P. R. : La capacité à conduire le changement fait partie du développement social. Plus on développera la capacité des managers à conduire le changement, plus les collaborateurs seront à l'aise et plus on ira vite dans la conduite des projets. Aujourd'hui, dans notre environnement concurrentiel, c'est le plus rapide qui gagne. Nous sommes aussi conscients qu'il y aura bientôt une tension sur le marché de l'emploi, due à l'élévation de la pyramide des âges. Cela va poser des problèmes de recrutement et de fidélisation. Demain, ce qui fera la différence pour les jeunes diplômés, ce sera probablement aussi l'ambiance, le climat. Les salariés ne veulent plus tout donner au travail comme il y a dix ou quinze ans, même s'ils restent passionnés et motivés. Ils ont besoin d'écoute et il faut répondre à ce besoin. Les partenaires sociaux, à qui nous avons présenté nos projets tout récemment, ont été sensibles au fait que l'on forme les managers à la conduite du changement, et très intéressés par l'accompagnement fait sur le registre individuel.

E & C : Cette fonction est-elle appelée à se développer dans les grandes entreprises ?

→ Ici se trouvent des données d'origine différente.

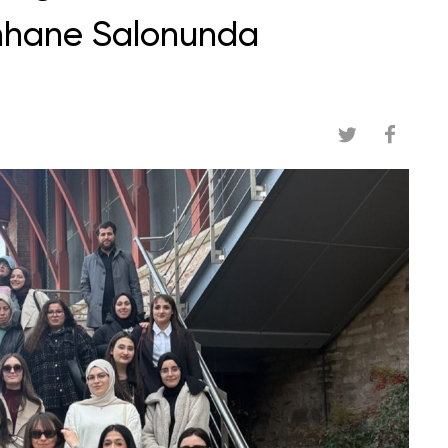
anhane Salonunda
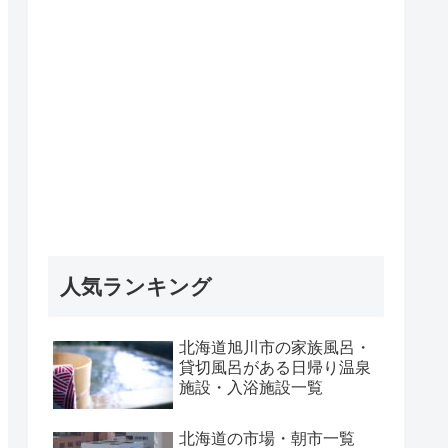
人気ランキング
北海道旭川市の家族風呂・
貸切風呂がある日帰り温泉
施設・入浴施設一覧
北海道の市場・朝市一覧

P. R. : Beaucoup d'entreprises se dotent de structures ou d'équipes qui ont en charge la conduite du changement le temps de la mise en oeuvre d'un projet. Même chez Coca-Cola, il y a des change managers sur les projets. Mais il est plus rare de créer une fonction pérenne. Je pense qu'on en est au début.

E & C : Quelles sont les conditions de réussite d'une telle fonction ?

P. R. : Bien connaître l'entreprise, car il faut être à l'écoute des collaborateurs et de ce qui s'y passe. On peut utiliser des outils comme l'enquête d'opinion, que nous menons tous les deux ans. Mais savoir mettre en perspective les résultats d'une telle enquête, parce que vous avez vous-même été sur le terrain, apporte une bien meilleure compréhension. Enfin, la réussite passe par une vraie implication du plus haut niveau de l'entreprise.

* 2 500 personnes en France.

SES LECTURES

- Halte aux absurdités technologiques, Yves Lasfargue, Ed. d'Organisation, 2003.

- Le manager intuitif : une nouvelle force, Meryem Le Saget, Dunod, 2003.

- Le plaisir de travailler, Maurice Thévenet, Ed. d'Organisation, 2000.

PARCOURS

Diplômé de l'ESC Montpellier, Philippe Reboul a fait ses débuts chez Gervais-Danone, puis est entré chez Coca-Cola Entreprise, où il a passé treize ans dans des métiers opérationnels dans plusieurs régions. Avant de prendre le poste de directeur du changement et du développement social, au siège, il était directeur régional Nord.